If your outside counsel has not worked on re-purposing how their services are delivered to suit your needs, you are entitled to ask why, and to ask them to get to work on doing so. In-house legal departments in the current market are entitled to value in at least four key areas:
1. Monthly Access to Counsel at No Cost For Questions on Miscellaneous or on-Assigned Matters – My clients each have several hours per month of free phone consultation time, analysis, or research on any subjects of their choosing. A good client who invests their money in you to represent them in paid matters is entitled to be able to pick up the phone or send an email with a random or miscellaneous question without worrying about the meter running. It is a way to provide value to good clients, and a way to encourage them to reach out and stay in touch to take advantage of the benefit.

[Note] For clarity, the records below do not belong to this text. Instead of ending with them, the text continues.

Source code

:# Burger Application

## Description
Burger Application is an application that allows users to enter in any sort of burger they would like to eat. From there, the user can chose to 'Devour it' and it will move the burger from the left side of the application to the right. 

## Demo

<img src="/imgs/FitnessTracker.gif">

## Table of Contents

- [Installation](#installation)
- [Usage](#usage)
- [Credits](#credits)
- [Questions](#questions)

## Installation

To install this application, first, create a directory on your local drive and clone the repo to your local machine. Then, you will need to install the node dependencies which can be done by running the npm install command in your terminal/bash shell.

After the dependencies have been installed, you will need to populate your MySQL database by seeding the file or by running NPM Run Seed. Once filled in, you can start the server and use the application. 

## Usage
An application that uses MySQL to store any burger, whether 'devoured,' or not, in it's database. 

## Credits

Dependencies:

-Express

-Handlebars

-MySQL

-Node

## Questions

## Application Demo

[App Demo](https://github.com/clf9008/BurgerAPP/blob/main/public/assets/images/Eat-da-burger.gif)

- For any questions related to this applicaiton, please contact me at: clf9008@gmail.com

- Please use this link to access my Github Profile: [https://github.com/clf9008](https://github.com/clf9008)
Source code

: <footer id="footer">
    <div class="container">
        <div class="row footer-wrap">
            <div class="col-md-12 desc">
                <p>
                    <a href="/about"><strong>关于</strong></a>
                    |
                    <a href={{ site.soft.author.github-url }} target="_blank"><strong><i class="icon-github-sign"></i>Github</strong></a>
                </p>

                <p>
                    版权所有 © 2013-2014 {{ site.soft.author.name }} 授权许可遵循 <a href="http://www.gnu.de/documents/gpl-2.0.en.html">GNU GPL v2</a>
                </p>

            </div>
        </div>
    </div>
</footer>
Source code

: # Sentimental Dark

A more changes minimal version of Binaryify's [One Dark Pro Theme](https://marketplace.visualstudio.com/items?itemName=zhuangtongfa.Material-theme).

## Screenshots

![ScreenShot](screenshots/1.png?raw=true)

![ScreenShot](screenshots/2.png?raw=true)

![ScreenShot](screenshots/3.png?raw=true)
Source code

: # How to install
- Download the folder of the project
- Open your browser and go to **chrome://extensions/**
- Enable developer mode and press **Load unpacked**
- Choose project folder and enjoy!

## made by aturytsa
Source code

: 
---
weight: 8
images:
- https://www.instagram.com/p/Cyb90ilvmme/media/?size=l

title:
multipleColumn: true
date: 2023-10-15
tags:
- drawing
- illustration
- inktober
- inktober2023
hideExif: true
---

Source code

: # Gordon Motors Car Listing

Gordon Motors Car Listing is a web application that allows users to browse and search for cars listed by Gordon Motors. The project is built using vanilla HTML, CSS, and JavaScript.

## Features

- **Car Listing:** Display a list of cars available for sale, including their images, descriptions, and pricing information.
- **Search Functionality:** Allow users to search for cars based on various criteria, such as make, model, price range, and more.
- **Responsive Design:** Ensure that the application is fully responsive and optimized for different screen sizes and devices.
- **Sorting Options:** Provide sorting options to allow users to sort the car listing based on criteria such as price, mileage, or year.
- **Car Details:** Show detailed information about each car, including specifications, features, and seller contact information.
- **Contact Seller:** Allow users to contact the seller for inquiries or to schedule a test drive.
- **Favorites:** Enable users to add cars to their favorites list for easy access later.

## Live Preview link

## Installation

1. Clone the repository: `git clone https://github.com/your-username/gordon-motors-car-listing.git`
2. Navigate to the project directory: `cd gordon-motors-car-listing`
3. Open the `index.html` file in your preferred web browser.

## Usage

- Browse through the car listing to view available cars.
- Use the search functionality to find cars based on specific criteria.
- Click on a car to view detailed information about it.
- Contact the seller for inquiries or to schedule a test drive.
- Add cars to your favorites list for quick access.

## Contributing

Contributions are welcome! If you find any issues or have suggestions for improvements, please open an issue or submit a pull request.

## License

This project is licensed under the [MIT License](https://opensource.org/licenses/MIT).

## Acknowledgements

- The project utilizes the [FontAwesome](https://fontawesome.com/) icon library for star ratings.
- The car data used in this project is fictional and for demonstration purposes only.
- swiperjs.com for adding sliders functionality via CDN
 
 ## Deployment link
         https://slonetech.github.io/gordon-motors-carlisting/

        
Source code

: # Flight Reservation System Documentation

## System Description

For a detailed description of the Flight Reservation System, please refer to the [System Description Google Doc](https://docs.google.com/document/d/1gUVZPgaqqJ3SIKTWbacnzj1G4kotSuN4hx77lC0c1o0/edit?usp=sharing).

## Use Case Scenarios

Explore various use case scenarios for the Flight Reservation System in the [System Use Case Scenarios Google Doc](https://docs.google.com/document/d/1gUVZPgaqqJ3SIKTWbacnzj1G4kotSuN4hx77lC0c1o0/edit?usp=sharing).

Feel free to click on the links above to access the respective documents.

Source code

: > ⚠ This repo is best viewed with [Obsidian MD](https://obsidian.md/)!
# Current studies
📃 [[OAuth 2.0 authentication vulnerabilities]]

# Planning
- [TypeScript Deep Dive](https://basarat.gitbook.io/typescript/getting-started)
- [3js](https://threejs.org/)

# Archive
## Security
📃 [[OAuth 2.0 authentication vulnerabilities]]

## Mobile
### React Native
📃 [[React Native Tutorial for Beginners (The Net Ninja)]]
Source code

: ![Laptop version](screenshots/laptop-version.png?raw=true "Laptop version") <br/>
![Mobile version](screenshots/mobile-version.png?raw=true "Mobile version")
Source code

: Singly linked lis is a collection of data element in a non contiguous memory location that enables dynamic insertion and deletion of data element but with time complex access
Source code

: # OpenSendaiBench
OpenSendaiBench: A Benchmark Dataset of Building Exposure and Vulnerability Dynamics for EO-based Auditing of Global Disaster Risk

2. No-Cost Quarterly At-Client “Office Hours” – This is an extension of the no-cost consultation service. My clients each get eight hours per quarter of my spending time in their offices, where I can assist and consult on matters of importance, provide updates or continuing education on topics of interest, or to listen and learn about the legal department’s or company’s goals and objectives, and to discuss how we might assist the client in achieving those goals. It is a great way to learn more about a client’s DNA and institutional culture, so that legal services can be aligned with those things.
3. Alternative Fee Options, And The Willingness To Negotiate Any Fee, Any Time – I have posted about the complex subject of alternative legal fees many times, and have a page dedicated to describing many popular alternative fee options. Clients like the ability as they assign matters to outside counsel to toggle back and forth between traditional hourly rate arrangements and alternative fee proposals based on the nature of the matter assigned. The only real rule here is absolute flexibility. The client should be given the option of deciding which fee approach they feel is best for them at the outset of assigning a matter.
Outside counsel should be open always to adjustments in the fees as a case or matter proceeds. Circumstances change, cases can take unexpected twists and turns, and an in – house legal department should never, never feel locked into an unfavorable fee agreement after circumstances material change. Setting legal fees is NOT an adversarial process between outside counsel and general counsel; rather, it is a collaborative one.
4. Re-Thinking Hourly Fee Engagements To Provide More Value – Some clients still prefer engaging outside counsel by way of a traditional hourly fee deal. At the same time, however, in addition to the extras discussed above, they are also looking for value from outside counsel even under these engagements. We have re-packaged our hourly fee engagements with legal departments, and re-thought how they should operate.
Our clients have begun to regularly see “No Charge” line items in their invoices. Under our re-vamped hourly rate system, clients are not charged for routine letters and phone calls, and charged only for substantive work which moves a matter forward. In that way, a client feels like it is paying only for value received, not merely a ticking clock.
All of these pillars serve the same goals: First, these features encourage clients to reach out to outside counsel on non-assigned matters, and feel like they are partnering together to serve the common goal – the client’s interests, without necessarily worrying about cost. Second, these features provide value to clients on the matters which are formally assigned to outside counsel.